§ THE PROBLEM: Every entry below should be written out exactly, and no image should appear.

§ RECORDS TO USE:
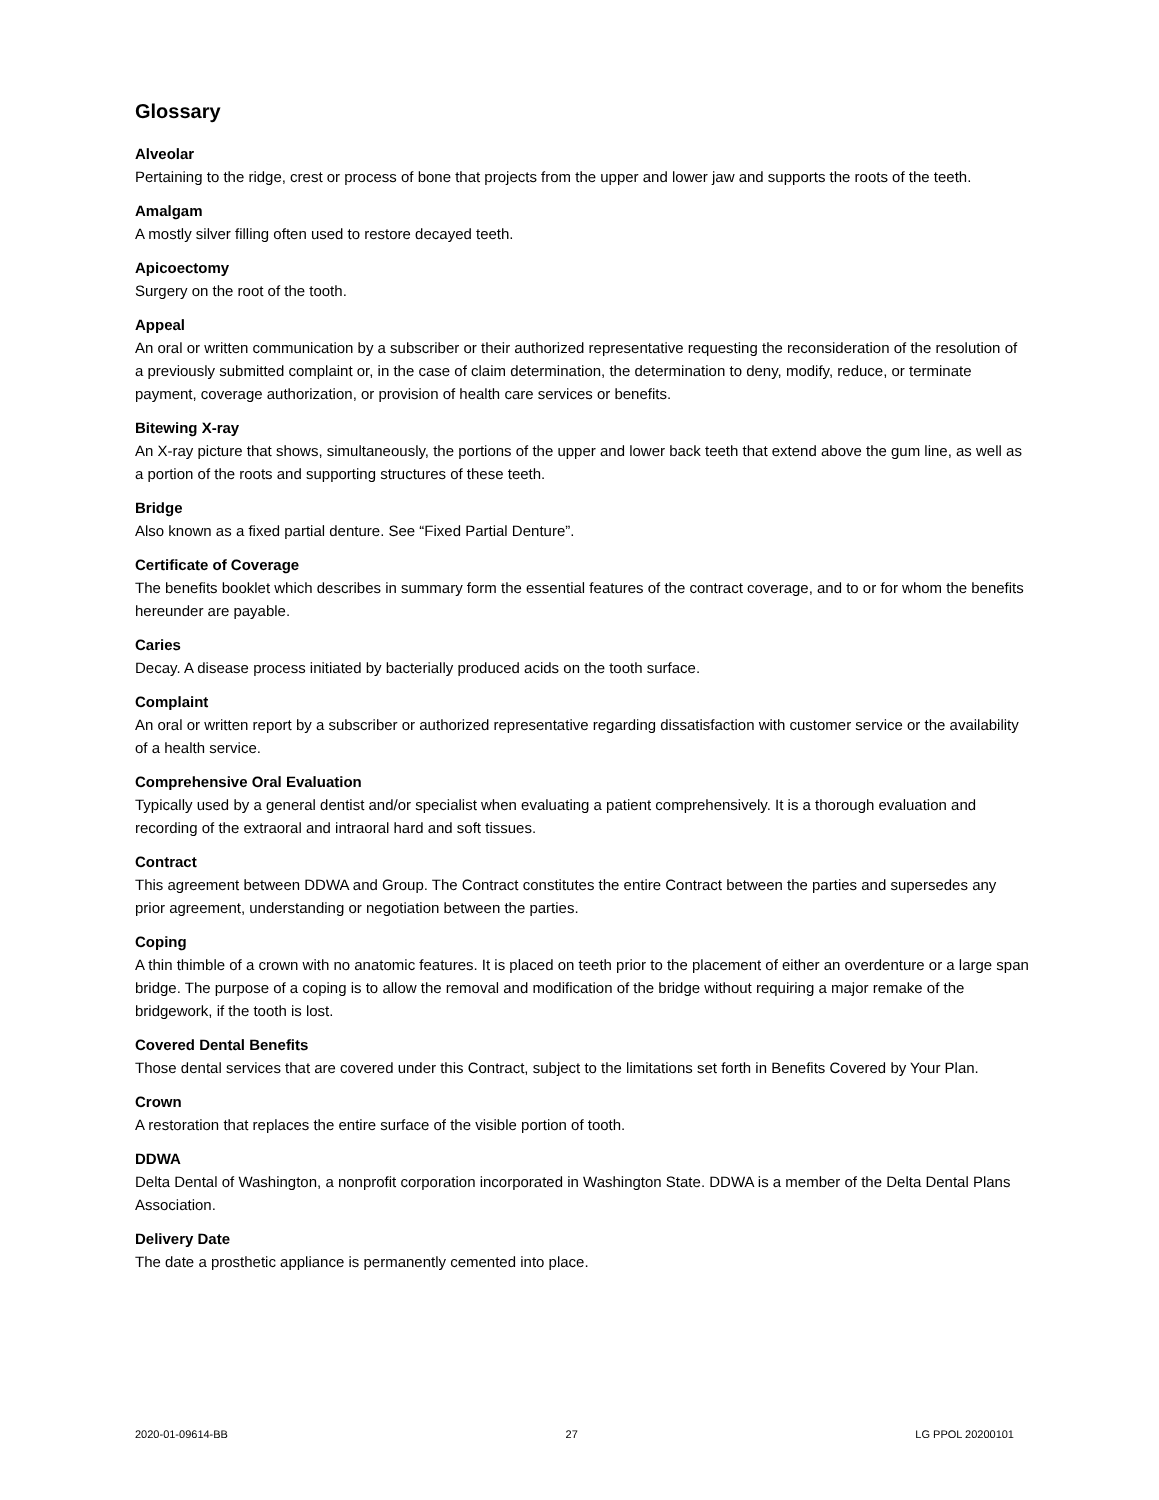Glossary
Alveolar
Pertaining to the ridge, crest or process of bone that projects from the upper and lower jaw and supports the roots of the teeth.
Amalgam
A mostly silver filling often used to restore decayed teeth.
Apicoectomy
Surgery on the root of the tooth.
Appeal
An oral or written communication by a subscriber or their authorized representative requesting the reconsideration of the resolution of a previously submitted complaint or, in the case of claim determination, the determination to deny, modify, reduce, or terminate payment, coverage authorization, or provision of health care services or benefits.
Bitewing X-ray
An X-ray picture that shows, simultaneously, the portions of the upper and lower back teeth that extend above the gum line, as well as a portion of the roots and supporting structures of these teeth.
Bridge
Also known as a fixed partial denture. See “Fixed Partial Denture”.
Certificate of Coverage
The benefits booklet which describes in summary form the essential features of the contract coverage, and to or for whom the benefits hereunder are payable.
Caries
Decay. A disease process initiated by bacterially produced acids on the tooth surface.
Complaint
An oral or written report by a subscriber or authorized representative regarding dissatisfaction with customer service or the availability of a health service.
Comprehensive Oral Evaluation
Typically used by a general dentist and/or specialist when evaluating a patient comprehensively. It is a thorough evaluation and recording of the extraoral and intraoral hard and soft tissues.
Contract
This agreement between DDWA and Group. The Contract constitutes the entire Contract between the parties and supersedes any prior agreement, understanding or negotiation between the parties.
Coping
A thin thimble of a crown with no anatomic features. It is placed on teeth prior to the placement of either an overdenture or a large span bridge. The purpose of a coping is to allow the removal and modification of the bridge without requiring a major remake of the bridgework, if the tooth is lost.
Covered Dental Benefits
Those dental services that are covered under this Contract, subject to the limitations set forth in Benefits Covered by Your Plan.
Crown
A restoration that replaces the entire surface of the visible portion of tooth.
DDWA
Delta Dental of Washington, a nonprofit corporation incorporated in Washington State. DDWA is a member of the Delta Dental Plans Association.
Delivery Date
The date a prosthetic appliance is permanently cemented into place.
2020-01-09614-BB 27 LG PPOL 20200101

§ SOLUTION TO THIS PROBLEM:
Glossary
Alveolar
Pertaining to the ridge, crest or process of bone that projects from the upper and lower jaw and supports the roots of the teeth.
Amalgam
A mostly silver filling often used to restore decayed teeth.
Apicoectomy
Surgery on the root of the tooth.
Appeal
An oral or written communication by a subscriber or their authorized representative requesting the reconsideration of the resolution of a previously submitted complaint or, in the case of claim determination, the determination to deny, modify, reduce, or terminate payment, coverage authorization, or provision of health care services or benefits.
Bitewing X-ray
An X-ray picture that shows, simultaneously, the portions of the upper and lower back teeth that extend above the gum line, as well as a portion of the roots and supporting structures of these teeth.
Bridge
Also known as a fixed partial denture. See “Fixed Partial Denture”.
Certificate of Coverage
The benefits booklet which describes in summary form the essential features of the contract coverage, and to or for whom the benefits hereunder are payable.
Caries
Decay. A disease process initiated by bacterially produced acids on the tooth surface.
Complaint
An oral or written report by a subscriber or authorized representative regarding dissatisfaction with customer service or the availability of a health service.
Comprehensive Oral Evaluation
Typically used by a general dentist and/or specialist when evaluating a patient comprehensively. It is a thorough evaluation and recording of the extraoral and intraoral hard and soft tissues.
Contract
This agreement between DDWA and Group. The Contract constitutes the entire Contract between the parties and supersedes any prior agreement, understanding or negotiation between the parties.
Coping
A thin thimble of a crown with no anatomic features. It is placed on teeth prior to the placement of either an overdenture or a large span bridge. The purpose of a coping is to allow the removal and modification of the bridge without requiring a major remake of the bridgework, if the tooth is lost.
Covered Dental Benefits
Those dental services that are covered under this Contract, subject to the limitations set forth in Benefits Covered by Your Plan.
Crown
A restoration that replaces the entire surface of the visible portion of tooth.
DDWA
Delta Dental of Washington, a nonprofit corporation incorporated in Washington State. DDWA is a member of the Delta Dental Plans Association.
Delivery Date
The date a prosthetic appliance is permanently cemented into place.
2020-01-09614-BB 27 LG PPOL 20200101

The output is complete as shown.